TELEFON DO REDAKCJI: 62 766 07 07
Augustyna, Ingi, Jaromira 29 Marca 2024, 05:35
Dziś 19°C
Jutro 13°C
Szukaj w serwisie

Niezwykłe polichromie - Brzezinka

Niezwykłe polichromie

Świątynia w Brzezinkach, położona kilka kilometrów na zachód od Kluczborka, należy do tych obiektów sakralnych, które praktycznie zawsze powodują zachwyt odwiedzających ją pielgrzymów. Niewiele jest bowiem kościołów o tak barwnej polichromii ściennej przykuwającej wzrok na dłużej. Każdy detal świadczy o kunszcie artystów sprzed kilku wieków, którzy pozostawili tutaj po sobie niezwykle trwałą pamiątkę.

Pierwsza wzmianka o wsi pochodzi z 1300 roku, kiedy to w dokumentach odnotowano ją pod nazwą Brzezinki. Samo powstanie miejscowości należy przesunąć jeszcze bardziej wstecz, w mroki historii. Wieś jest zapewne starsza aniżeli pierwsza zapisana o niej informacja. W XV wieku określano ją też dodatkowo jako „novo plantatio”, co można tłumaczyć dosłownie jako nowe... nasadzenia roślinne. Jej topograficzna nazwa rodzima nie ulegała zmianie od wieków i oznaczała osadę wśród brzezin, czyli zagajników brzozowych. Nazwa niemiecka Birksdorf, jest bezpośrednim przełożeniem z języka polskiego. Pierwotna osada zlokalizowana była przy wschodnim krańcu dzisiejszej wsi, co potwierdziły m.in. przeprowadzone w 1938 roku wykopaliska, i stopniowo rozwijała się ku południowemu zachodowi.

Pierwszy kościół istniał tutaj już w średniowieczu. Obecna konstrukcja powstała etapami, a jej najstarsza część pochodzi z ok. 1550 roku. Przez kolejne lata była ona rozbudowana, powiększano wówczas nawę i dostawiono wieżę. Przez blisko czterysta lat kościół służył ewangelikom, aż do kresu ich obecności tutaj w 1945 roku, kiedy pojawili się w Brzezince polscy katolicy. Świątynia i teren przykościelny, na którym znajduje się cmentarz, otoczone są parkanem z dwoma zadaszonymi bramami. Jedna z nich prowadzi do kościoła, druga zaś na cmentarz. Ich budowniczym jest miejscowy sołtys, gospodarz i całkiem zdolny cieśla Mateusza Pietruski. Prawdopodobnie to on był także inicjatorem rozbudowy obiektu w 1693 roku. Co ciekawe, jego przodkowie pochodzili spod Krosna i Sandomierza, posiadali tam majątki od wielu lat. Był on więc z pochodzenia Polakiem, chociaż dalsze pokolenia wrosły mocno w nowe środowisko i zgermanizowały się.

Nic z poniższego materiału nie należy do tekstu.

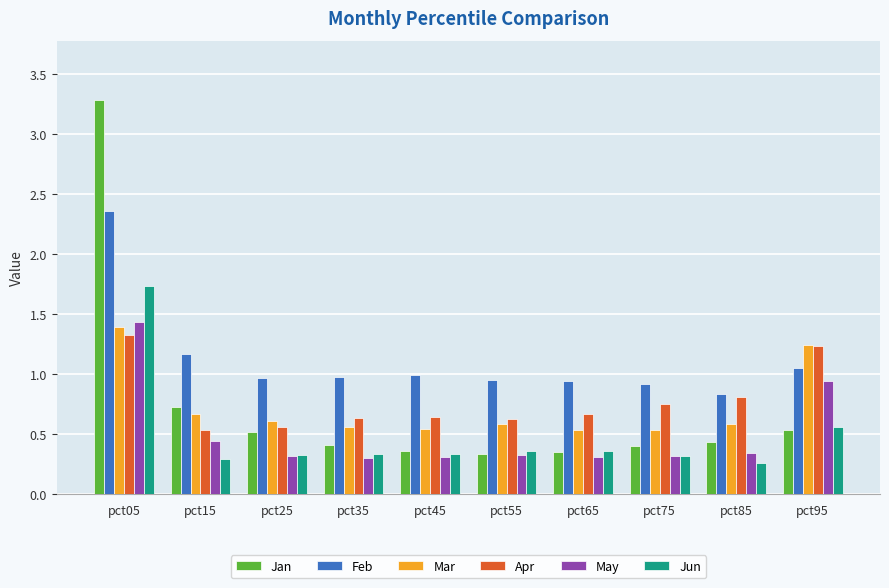

What is the sum of all Jun values?

4.9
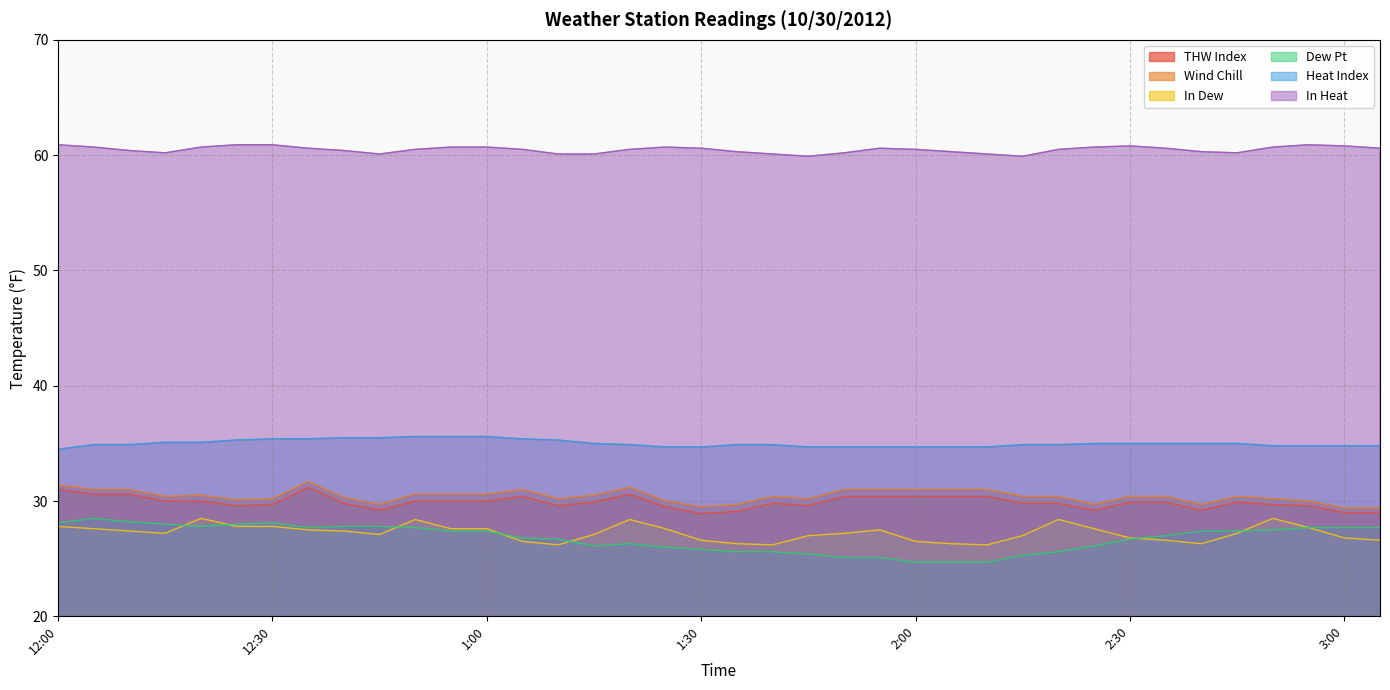

What is the label of the 4th point from the right?

2:50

Już z zewnątrz, dzięki sporej wieży od frontu, osadzonej na równie wysokiej nawie, kościół wzbudza zainteresowanie. Wewnątrz świątyni zachowała się niezwykle bogata polichromia ornamentalna pochodząca z różnych okresów historycznych. Najstarsze partie o motywach kasetonowych pochodzą z końca XVII wieku. Późniejsze przemalowania zostały ufundowane w 1776 roku przez Michała Glomba, miejscowego organistę. Świadczy o tym napis umieszczony na kartuszu na belce stropowej. Twórcą tego dzieła jest
F. Gratsch. Tutejsze polichromie można podzielić ze względu na czas powstania oraz styl. Na stropie prezbiterium, podzielonym wzdłużnymi listami, namalowano na przemian koła z okrągłymi rozetami wkomponowanymi w kasetony. Strop starszej części nawy, podzielony na wzdłużne pola listkami maskującymi szpary między deskami, pomalowano w stylizowane ornamenty akantowe. Te części o wyraźnie renesansowym charakterze namalowano w 1693 roku. Polichromie składające się z motywów wijących się drzewek na ścianach, balustrady empor, filary, ławki pomalowano ponad osiemdziesiąt lat później. Tego typu dzieła wymagają szczególnej troski. Pierwsze prace konserwatorskie, ze świadomością znaczenia zabytku, wykonano już w 1862 roku kontynuowano przez kolejne dziesięciolecia. Najbardziej zaawansowane prace prowadzono w latach 80. XX wieku, kiedy to rekonstruowano spore fragmenty mocno już przyblakłe malunki.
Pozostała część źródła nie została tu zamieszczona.